— START Provided material —

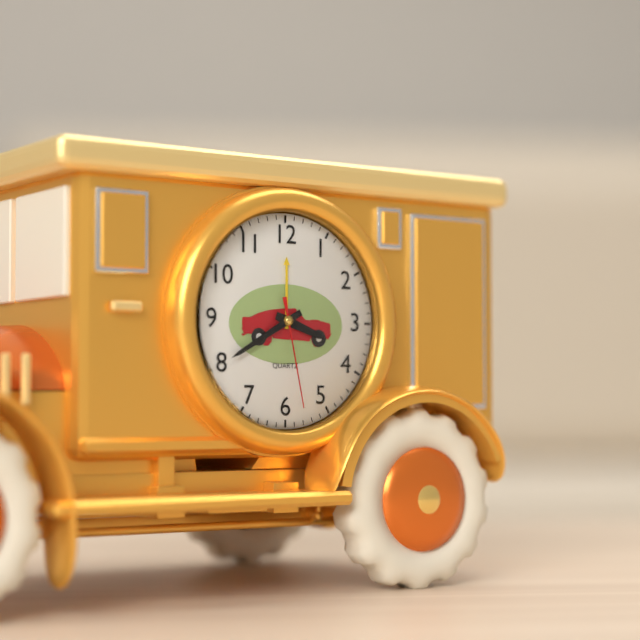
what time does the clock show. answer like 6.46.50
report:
3.40.28
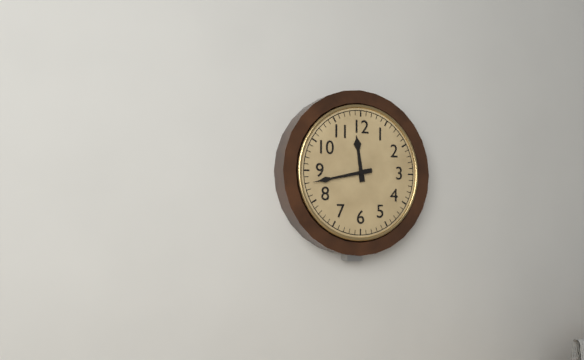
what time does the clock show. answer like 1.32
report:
11.43
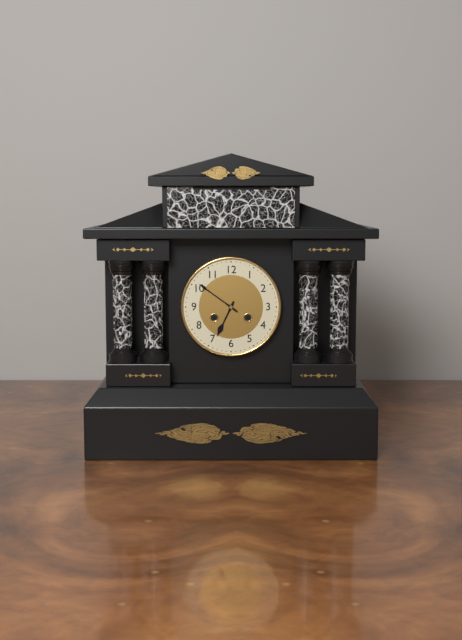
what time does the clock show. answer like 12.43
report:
6.51
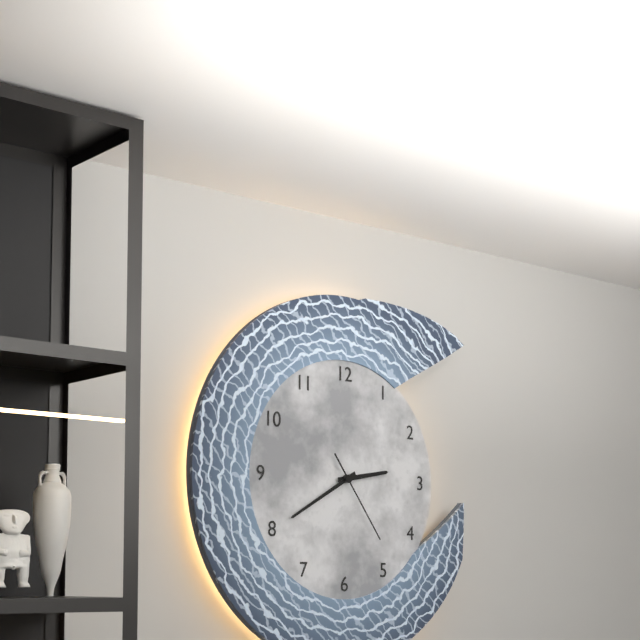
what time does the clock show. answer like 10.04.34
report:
2.40.24
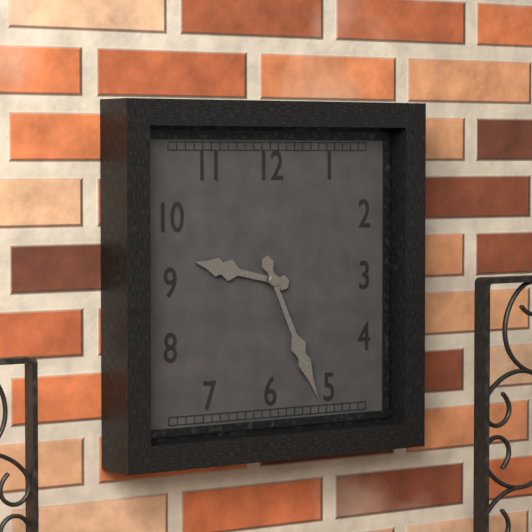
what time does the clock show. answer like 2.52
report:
9.26
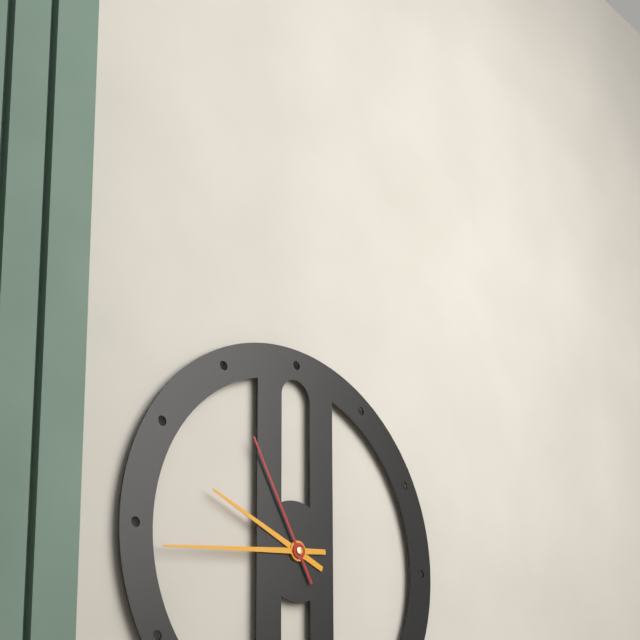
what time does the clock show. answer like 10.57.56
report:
9.44.55
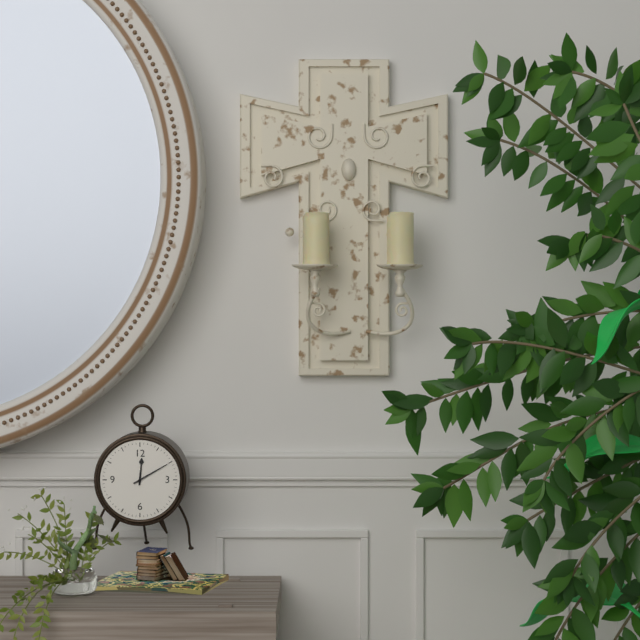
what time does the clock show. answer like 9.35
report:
12.10
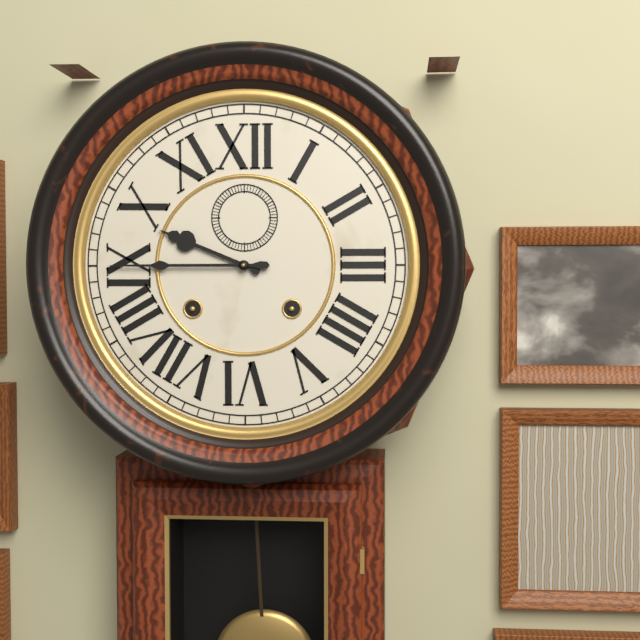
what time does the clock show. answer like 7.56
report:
9.45
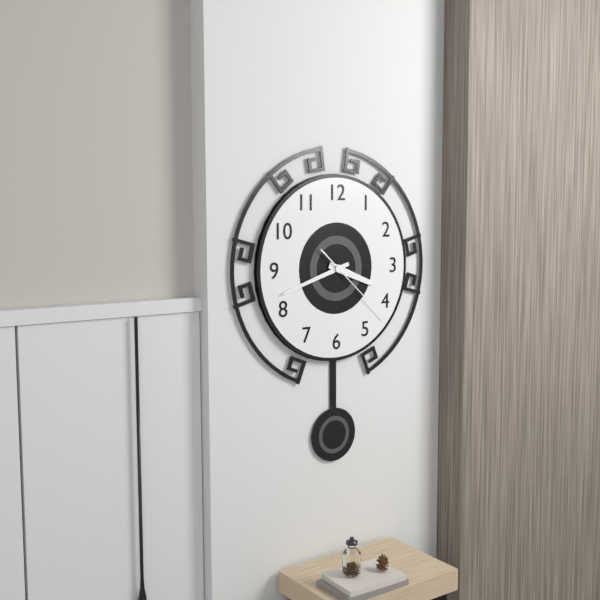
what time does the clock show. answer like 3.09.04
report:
3.42.22
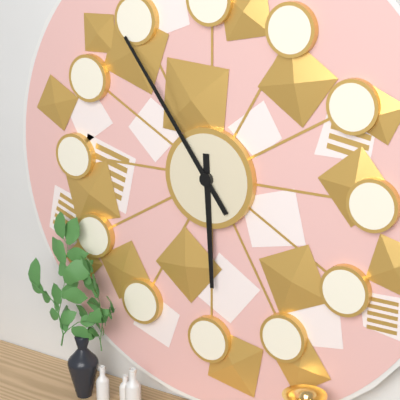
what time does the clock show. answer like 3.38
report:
5.54
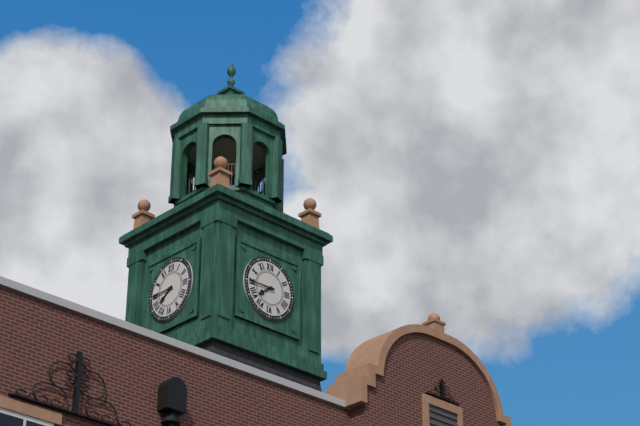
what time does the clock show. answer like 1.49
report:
7.45
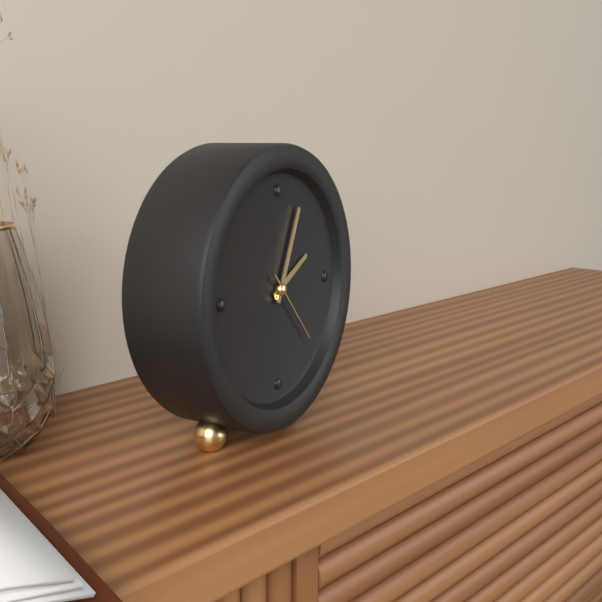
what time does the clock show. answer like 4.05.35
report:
2.04.23
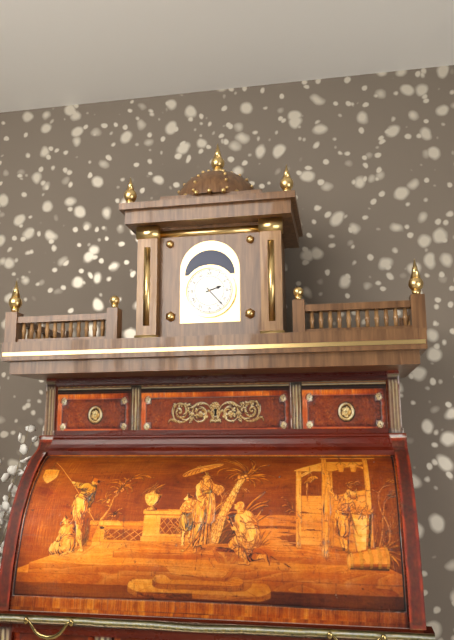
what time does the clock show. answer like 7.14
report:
2.23
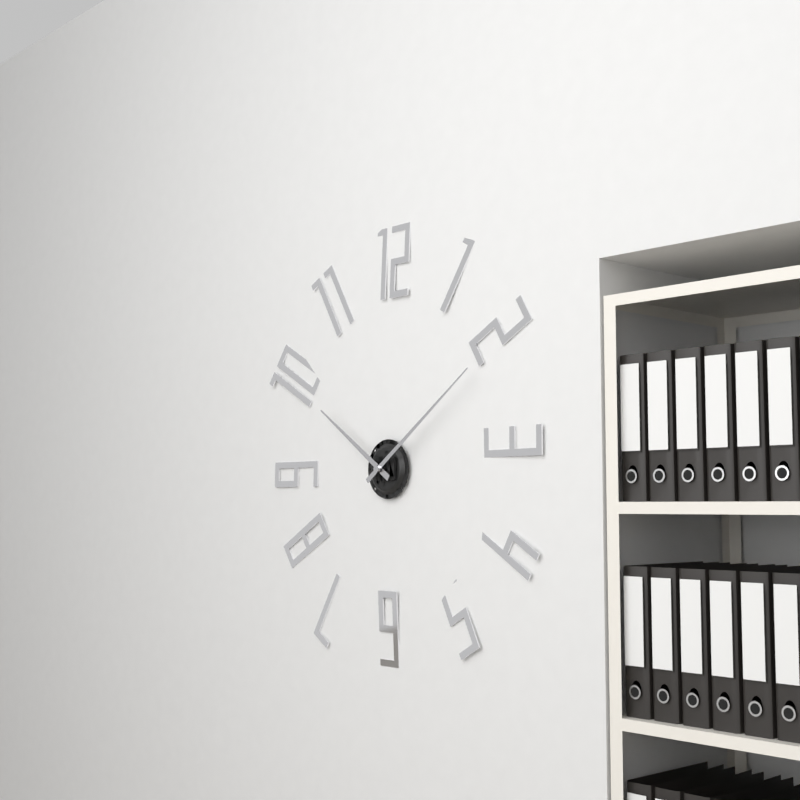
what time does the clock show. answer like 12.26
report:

— END Provided material —

- _Short problem_:
Reproduce the whole listing above word for word, leaving out the pictures.

- _Exercise output_:
what time does the clock show. answer like 6.46.50
report:
3.40.28
what time does the clock show. answer like 1.32
report:
11.43
what time does the clock show. answer like 12.43
report:
6.51
what time does the clock show. answer like 10.04.34
report:
2.40.24
what time does the clock show. answer like 2.52
report:
9.26
what time does the clock show. answer like 10.57.56
report:
9.44.55
what time does the clock show. answer like 9.35
report:
12.10
what time does the clock show. answer like 7.56
report:
9.45
what time does the clock show. answer like 3.09.04
report:
3.42.22
what time does the clock show. answer like 3.38
report:
5.54
what time does the clock show. answer like 1.49
report:
7.45
what time does the clock show. answer like 4.05.35
report:
2.04.23
what time does the clock show. answer like 7.14
report:
2.23
what time does the clock show. answer like 12.26
report:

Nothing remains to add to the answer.